4.4. Uit de verklaring van A voornoemd wordt niet aannemelijk dat hij dat formulier eerst na 15 oktober 1990 in ontvangst zou hebben genomen. Met die verklaring is immers niet onverenigbaar dat het formulier hem wel uiterlijk op die datum heeft bereikt maar door andere oorzaken vertraagd op het hoofdkantoor van D is aangekomen en/of verwerkt.
4.5. In de omstandigheden van dit geval, waar sprake is van een groot tijdsverloop alsmede van feiten en omstandigheden buiten de reguliere termijn voor navordering, brengt een redelijke verdeling van de bewijslast mee dat niet van belanghebbende kan worden verlangd zodanige oorzaak aan te wijzen maar dat de Inspecteur bewijst dat het formulier niet vóór 15 oktober 1990 door A voornoemd in ontvangst kan zijn genomen.
4.6. Het vorenstaande brengt mee dat het er in dit geding voor moet worden gehouden dat de onderhavige kapitaalverzekering met lijfrenteclausule tot stand is gekomen uiterlijk op 15 oktober 1990.

5. Slotsom
Het beroep is gegrond.

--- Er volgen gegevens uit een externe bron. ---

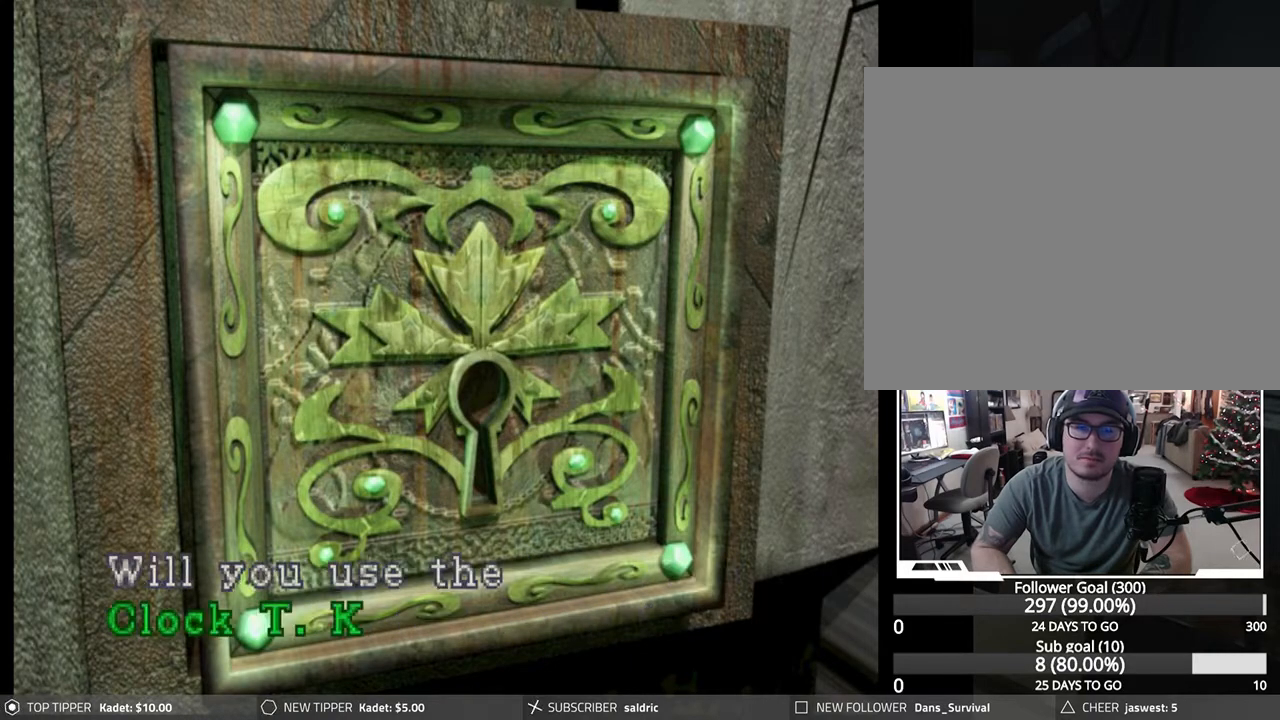
{"buttons": ["CROSS"], "left_stick": "center", "events": [[100, "CROSS", "down"], [217, "CROSS", "up"], [283, "CROSS", "down"], [400, "CROSS", "up"], [467, "CROSS", "down"]]}
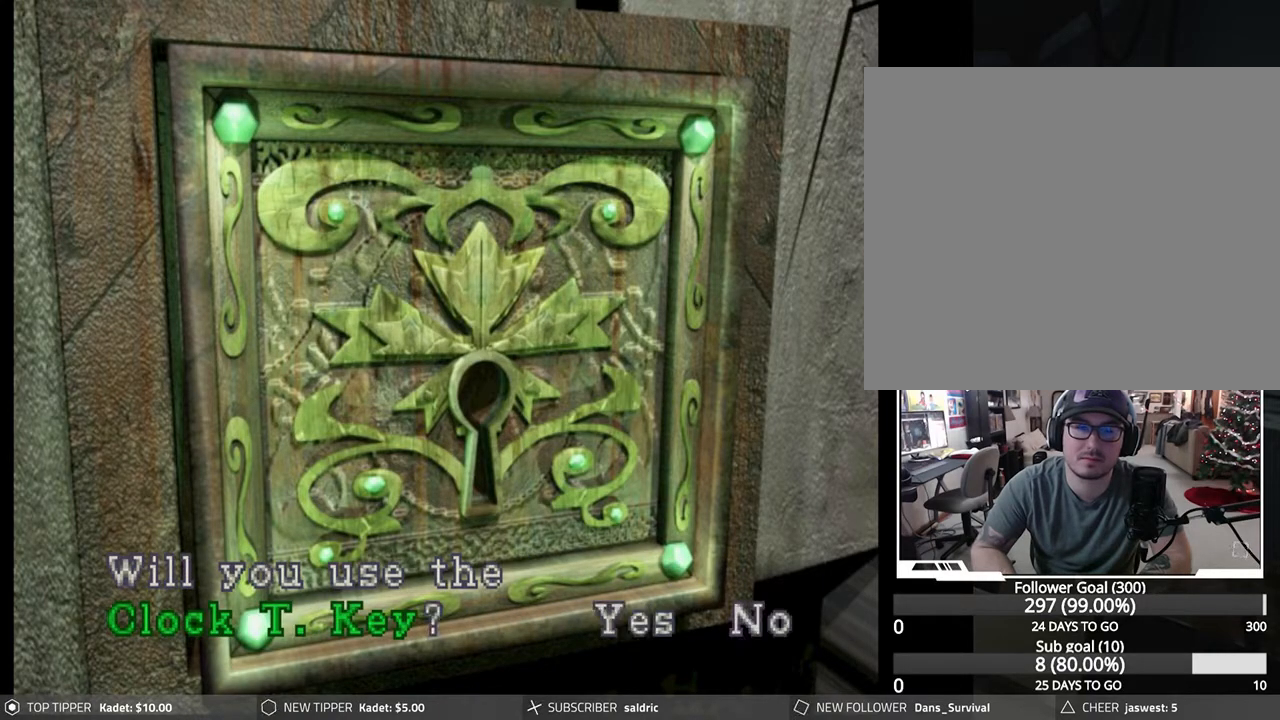
{"buttons": [], "left_stick": "center", "events": [[67, "CROSS", "up"], [150, "CROSS", "down"], [267, "CROSS", "up"], [350, "CROSS", "down"], [450, "CROSS", "up"]]}
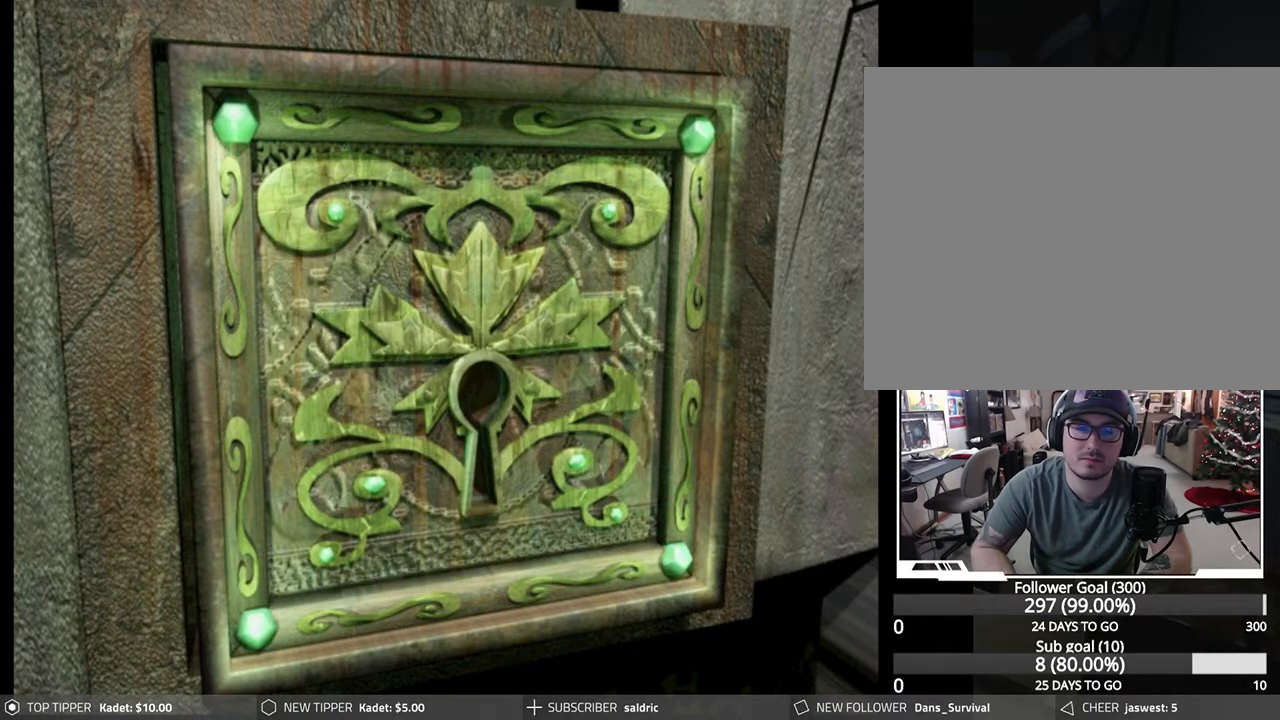
{"buttons": ["CROSS"], "left_stick": "center", "events": [[33, "CROSS", "down"], [133, "CROSS", "up"], [217, "CROSS", "down"], [317, "CROSS", "up"], [417, "CROSS", "down"]]}
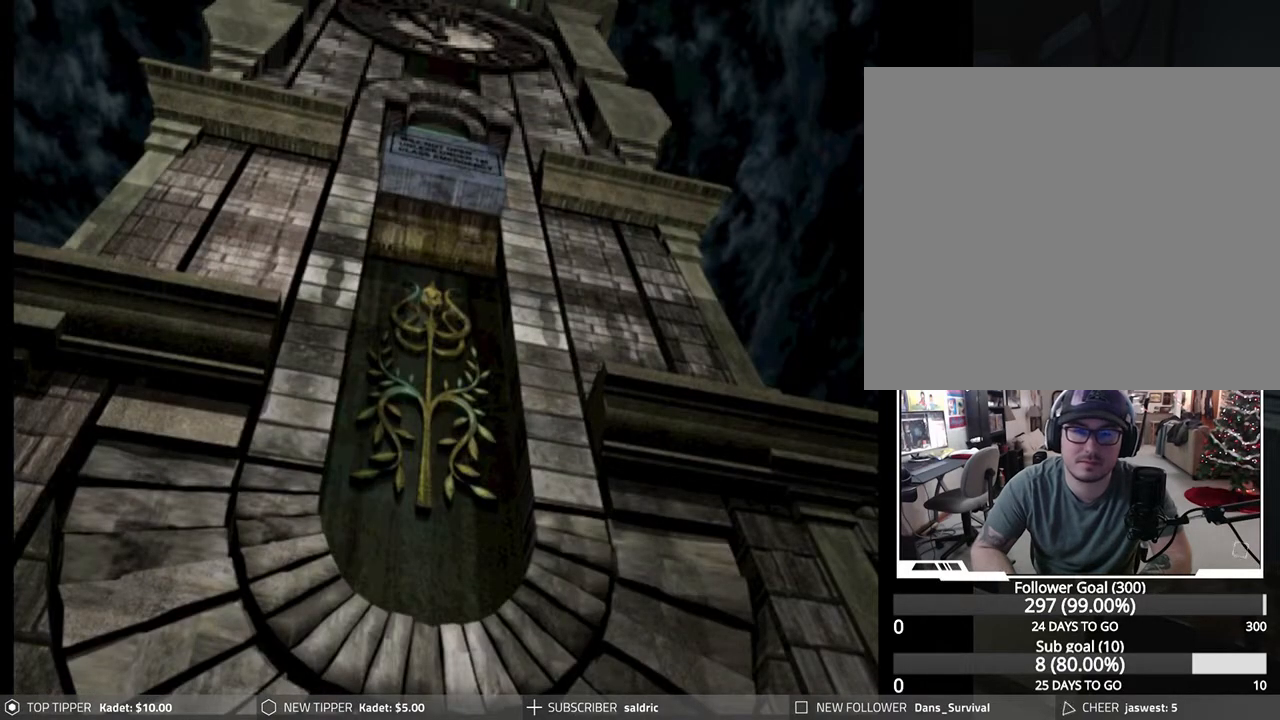
{"buttons": [], "left_stick": "center", "events": [[17, "CROSS", "up"], [117, "CROSS", "down"], [200, "CROSS", "up"], [300, "CROSS", "down"], [400, "CROSS", "up"]]}
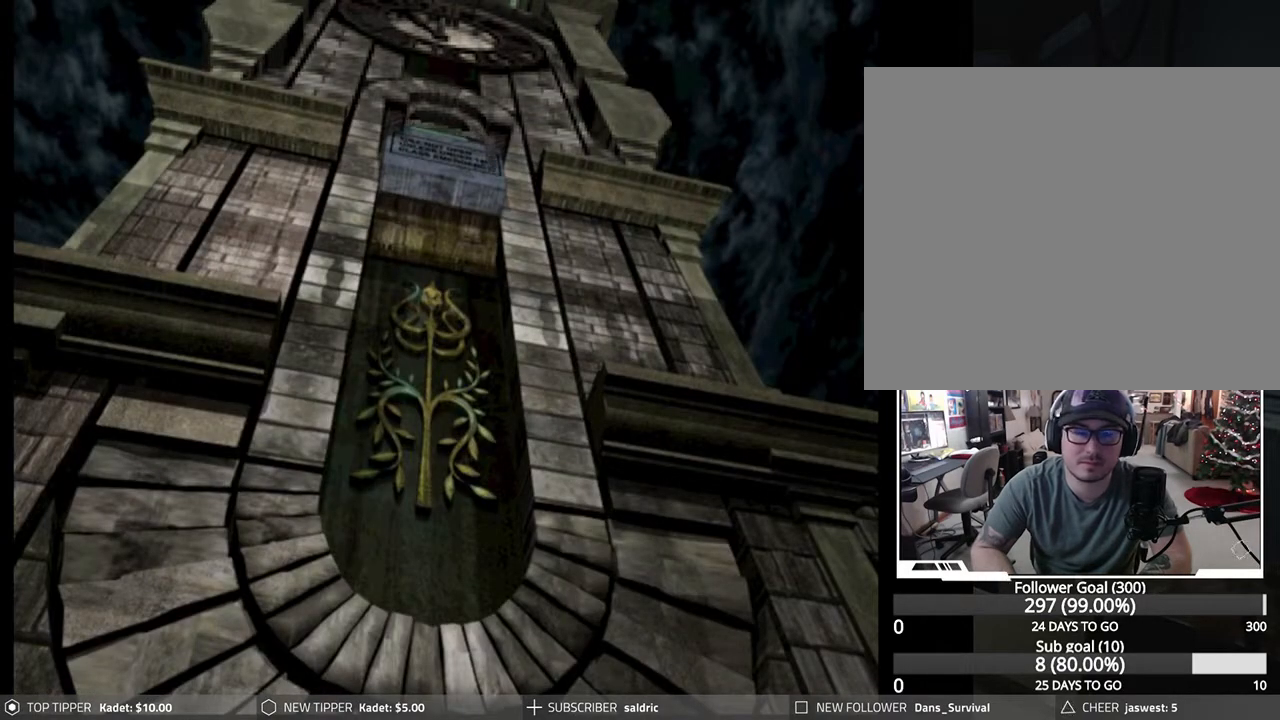
{"buttons": [], "left_stick": "center", "events": [[17, "CROSS", "down"], [117, "CROSS", "up"], [200, "CROSS", "down"], [317, "CROSS", "up"], [400, "CROSS", "down"], [500, "CROSS", "up"]]}
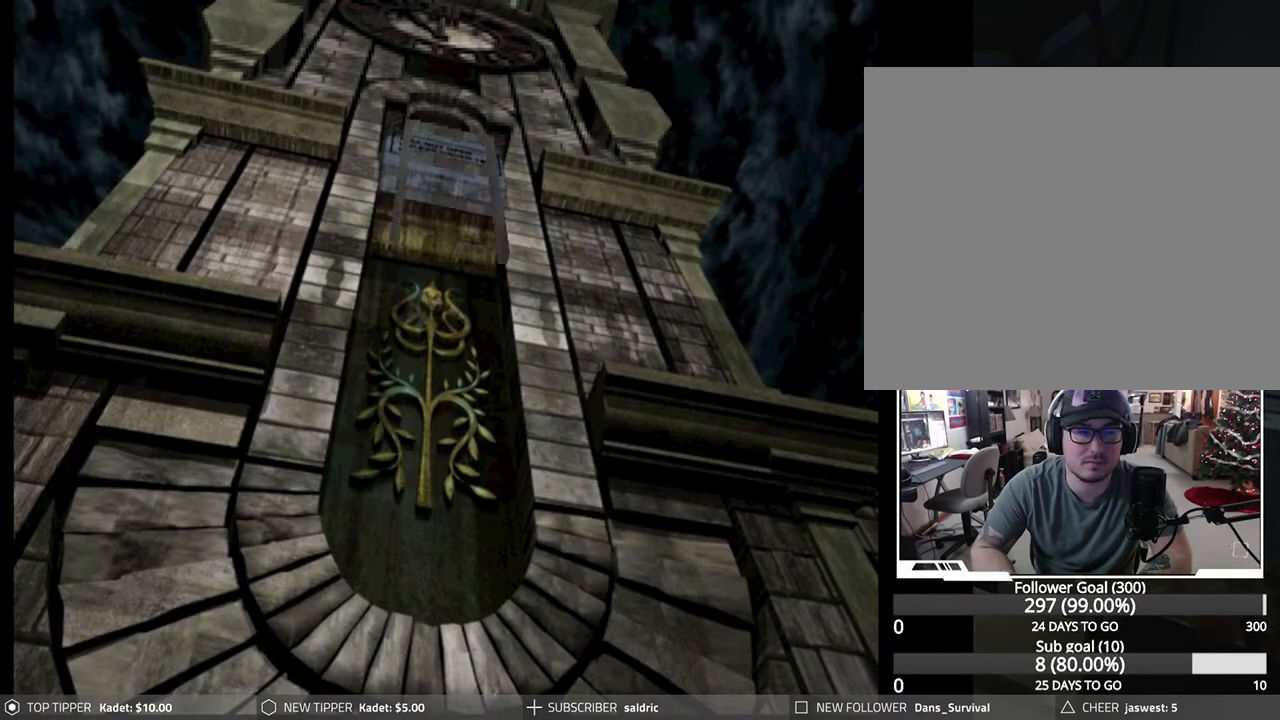
{"buttons": ["CROSS"], "left_stick": "center", "events": [[100, "CROSS", "down"], [200, "CROSS", "up"], [283, "CROSS", "down"], [400, "CROSS", "up"], [483, "CROSS", "down"]]}
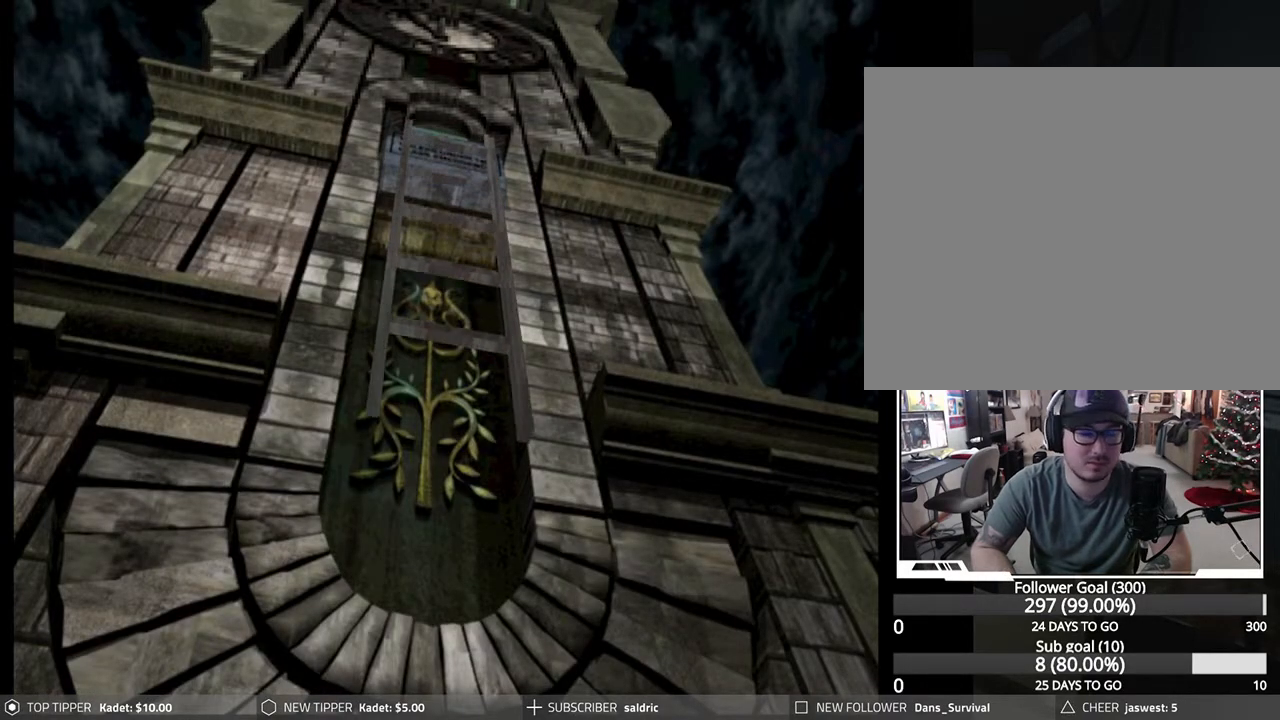
{"buttons": [], "left_stick": "center", "events": [[100, "CROSS", "up"], [183, "CROSS", "down"], [300, "CROSS", "up"], [383, "CROSS", "down"], [500, "CROSS", "up"]]}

De bestreden navorderingsaanslag kan niet in stand blijven.

6. Kosten
De proceskosten van belanghebbende zijn in overeenstemming met het Besluit proceskosten bestuursrecht te berekenen op (2 punten [beroepschrift en verschijnen ter zitting] à € 322 ×1,5=) € 966 aan kosten van door een derde beroepsmatig verleende rechtsbijstand voor de behandeling van het beroep bij het gerechtshof te ’s-Hertogenbosch en op (2 punten [0,5 voor de conclusie na verwijzing, 1 voor de eerste zitting en 0,5 voor de tweede zitting] à € 322 ×1,5 =) € 966 voor de behandeling bij dit Hof, alsmede op belanghebbendes reis- en verblijfkosten, begroot op 1× € 31 (Z-’s-Hertogenbosch en terug) en 2× € 38 (Z-Arnhem en terug), in totaal derhalve € 2 039.

7. Beslissing
Het Gerechtshof:
– vernietigt de uitspraak van de Inspecteur alsmede de daarbij gehandhaafde navorderingsaanslag;
– gelast de Staat aan belanghebbende het door hem gestorte griffierecht van € 27,23 te vergoeden;
– veroordeelt de Inspecteur in de proceskosten van belanghebbende voor een bedrag van € 2 039, te vergoeden door de Staat.

Aldus gedaan te Arnhem op 9 maart 2006 door mr. Röben, voorzitter, mr.drs. F.J.P.M. Haas en mr.dr. Van Amsterdam. De beslissing is op dezelfde datum in het openbaar uitgesproken in tegenwoordigheid van mr. Snoijink als griffier.